Yo no me arrodillo

Si lo lees, no te gustará este artículo y me odiarás para siempre, sabiendo sin embargo que sólo te cuento la verdad

Raffaella Carrà

Me llamarán buitre carroñero, añadiendo que carezco de misericordia, que me consume el cinismo, que desprecio el dolor, que desprecio la compasión y que ni siquiera ante la muerte tengo vergüenza. Totalmente contrario a la realidad.

He leído cosas sobre periodistas famosos que han llorado, sobre políticos desconsolados, sobre un país entero paralizado por la noticia de la muerte de Raffaella Pelloni, alias Carrà, una corista transgresora como el pintor del que tomó su nombre artístico. Dicen que, en comparación con lo de hoy día, las actuaciones de Carrà eran cosa de colegialas. Mentiras. Para la época eran conscientemente transgresoras.

Porque la Carrà fue la peste de la revolución sexual servida en frío en las mesas de los italianos, vendida prête-à-porter en los tocadiscos de los niños, vendida en tiendas de “lleve tres y pague dos” de la Italia del boom y del post boom.

Sus movimientos y gestos, su vestimenta puesta en escena, y las letras de sus canciones que normalizaban “el cuerpo de la mujer” y el amor libre provocaron más de mil marchas de protesta, mil reivindicaciones intelectuales, mil acciones políticas. Marcaron la pauta, trazaron el camino, anticiparon el futuro. Sobre todo, han hecho saltar una cerradura. Con ella, el sexo salió de las habitaciones en las que debía permanecer y entró en los salones de una Italia puesta patas arriba. No fue la violenta agresividad del porno lo que ganó la campaña de Italia, sino su sonrisa dispuesta a conquistar esa Italia de vacaciones en la Riviera.

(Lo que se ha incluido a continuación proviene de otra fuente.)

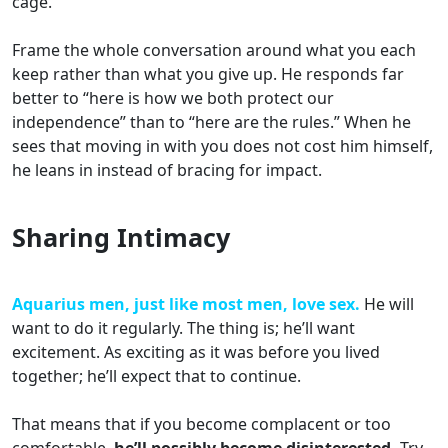
cage.
Frame the whole conversation around what you each
keep rather than what you give up. He responds far
better to “here is how we both protect our
independence” than to “here are the rules.” When he
sees that moving in with you does not cost him himself,
he leans in instead of bracing for impact.
Sharing Intimacy
Aquarius men, just like most men, love sex.
He will
want to do it regularly. The thing is; he’ll want
excitement. As exciting as it was before you lived
together; he’ll expect that to continue.
That means that if you become complacent or too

La Carrà ha contribuido de una manera arrasadora a la sexualización del modo de vida italiano gracias a esa manera explosiva que tenemos de hacer de todo un espectáculo y un buen plato de pasta. Los sábados por la tarde, con los ojos del hombre interior fuera de sus órbitas, el italiano medio y la media de los italianos, los padres y las madres, las abuelas y los pequeños se quedaban mirando. Todos tarareaban alegremente y con fuerza “esa melodía que tanto me gusta”:

Soy un corazón errante que no tiene reglas/ Mi vida es una ruleta/ Tú conoces mis números/ Mi cuerpo es una alfombra… Qué bonito es hacer el amor de Trieste para abajo/ Qué bonito es hacer el amor, yo estoy preparada y tú también/ Tantos deseos/ A la que tantos amantes han … Qué bonito es hacer el amor de Trieste para abajo/ Lo importante es hacerlo siempre con el que quieres/ Y si te deja, ¿sabes qué debes hacer? / Encuentra otro más guapo/ Que no tenga problemas

Porque en el Belpaese si lo dice en el prime time la mamma RAI, si lo escuchas mientras compras en el supermercado, entonces todo está bien. Curvas de jamón, muslos con ensalada, mofletes por mejillas, escotes ginecológicos y pechos comprimidos a la antigua usanza. No hacía falta ponerlo todo en la pantalla, entre la programación infantil y los aburridos telediarios, a no ser que se quisiera ahogar a propósito la seducción con la adición y domesticar el deseo con aquella rutina que nos conquistó tanto entonces que hoy todavía repetimos “¿qué daño hace? Con Carrà, la contramoral del sesenta y ocho tuvo su propio cuarto de hora de celebridad pop y eso le bastó. Si dejáramos de ser hipócritas tendríamos el valor de decirlo, y dejaríamos de arrodillarnos ante la devastación a la amatriciana.